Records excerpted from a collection

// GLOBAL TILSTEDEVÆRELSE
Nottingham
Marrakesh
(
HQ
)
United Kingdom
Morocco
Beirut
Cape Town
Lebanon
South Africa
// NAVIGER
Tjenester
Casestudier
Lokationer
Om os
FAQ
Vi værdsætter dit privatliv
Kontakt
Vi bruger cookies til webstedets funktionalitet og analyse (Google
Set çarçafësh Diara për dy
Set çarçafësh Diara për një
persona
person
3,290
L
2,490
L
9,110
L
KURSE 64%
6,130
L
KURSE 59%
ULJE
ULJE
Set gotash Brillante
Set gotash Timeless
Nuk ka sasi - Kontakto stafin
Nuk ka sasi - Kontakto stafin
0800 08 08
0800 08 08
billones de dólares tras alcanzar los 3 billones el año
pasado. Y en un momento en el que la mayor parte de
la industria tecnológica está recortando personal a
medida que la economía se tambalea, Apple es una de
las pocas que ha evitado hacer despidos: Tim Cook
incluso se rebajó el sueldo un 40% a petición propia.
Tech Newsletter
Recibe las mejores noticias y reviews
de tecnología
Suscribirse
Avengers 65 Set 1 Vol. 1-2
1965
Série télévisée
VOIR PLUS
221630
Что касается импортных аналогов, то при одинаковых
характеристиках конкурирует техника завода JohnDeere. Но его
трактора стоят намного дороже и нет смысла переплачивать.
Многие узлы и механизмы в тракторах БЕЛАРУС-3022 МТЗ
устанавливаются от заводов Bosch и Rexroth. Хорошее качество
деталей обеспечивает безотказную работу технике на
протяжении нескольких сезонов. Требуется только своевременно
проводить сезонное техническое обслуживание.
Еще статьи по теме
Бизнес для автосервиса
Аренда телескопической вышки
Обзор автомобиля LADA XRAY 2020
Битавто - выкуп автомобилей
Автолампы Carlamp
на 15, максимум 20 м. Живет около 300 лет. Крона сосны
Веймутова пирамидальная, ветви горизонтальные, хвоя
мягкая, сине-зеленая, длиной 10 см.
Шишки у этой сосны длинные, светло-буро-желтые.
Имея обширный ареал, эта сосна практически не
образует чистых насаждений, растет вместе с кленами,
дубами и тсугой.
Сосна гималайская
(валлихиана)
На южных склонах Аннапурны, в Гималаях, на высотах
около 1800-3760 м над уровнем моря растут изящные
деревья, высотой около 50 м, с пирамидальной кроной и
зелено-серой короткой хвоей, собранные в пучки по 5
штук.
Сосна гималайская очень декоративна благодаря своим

(TASK DESCRIPTION): Please print the data above exactly as it appears.

(REPLY):
// GLOBAL TILSTEDEVÆRELSE
Nottingham
Marrakesh
(
HQ
)
United Kingdom
Morocco
Beirut
Cape Town
Lebanon
South Africa
// NAVIGER
Tjenester
Casestudier
Lokationer
Om os
FAQ
Vi værdsætter dit privatliv
Kontakt
Vi bruger cookies til webstedets funktionalitet og analyse (Google
Set çarçafësh Diara për dy
Set çarçafësh Diara për një
persona
person
3,290
L
2,490
L
9,110
L
KURSE 64%
6,130
L
KURSE 59%
ULJE
ULJE
Set gotash Brillante
Set gotash Timeless
Nuk ka sasi - Kontakto stafin
Nuk ka sasi - Kontakto stafin
0800 08 08
0800 08 08
billones de dólares tras alcanzar los 3 billones el año
pasado. Y en un momento en el que la mayor parte de
la industria tecnológica está recortando personal a
medida que la economía se tambalea, Apple es una de
las pocas que ha evitado hacer despidos: Tim Cook
incluso se rebajó el sueldo un 40% a petición propia.
Tech Newsletter
Recibe las mejores noticias y reviews
de tecnología
Suscribirse
Avengers 65 Set 1 Vol. 1-2
1965
Série télévisée
VOIR PLUS
221630
Что касается импортных аналогов, то при одинаковых
характеристиках конкурирует техника завода JohnDeere. Но его
трактора стоят намного дороже и нет смысла переплачивать.
Многие узлы и механизмы в тракторах БЕЛАРУС-3022 МТЗ
устанавливаются от заводов Bosch и Rexroth. Хорошее качество
деталей обеспечивает безотказную работу технике на
протяжении нескольких сезонов. Требуется только своевременно
проводить сезонное техническое обслуживание.
Еще статьи по теме
Бизнес для автосервиса
Аренда телескопической вышки
Обзор автомобиля LADA XRAY 2020
Битавто - выкуп автомобилей
Автолампы Carlamp
на 15, максимум 20 м. Живет около 300 лет. Крона сосны
Веймутова пирамидальная, ветви горизонтальные, хвоя
мягкая, сине-зеленая, длиной 10 см.
Шишки у этой сосны длинные, светло-буро-желтые.
Имея обширный ареал, эта сосна практически не
образует чистых насаждений, растет вместе с кленами,
дубами и тсугой.
Сосна гималайская
(валлихиана)
На южных склонах Аннапурны, в Гималаях, на высотах
около 1800-3760 м над уровнем моря растут изящные
деревья, высотой около 50 м, с пирамидальной кроной и
зелено-серой короткой хвоей, собранные в пучки по 5
штук.
Сосна гималайская очень декоративна благодаря своим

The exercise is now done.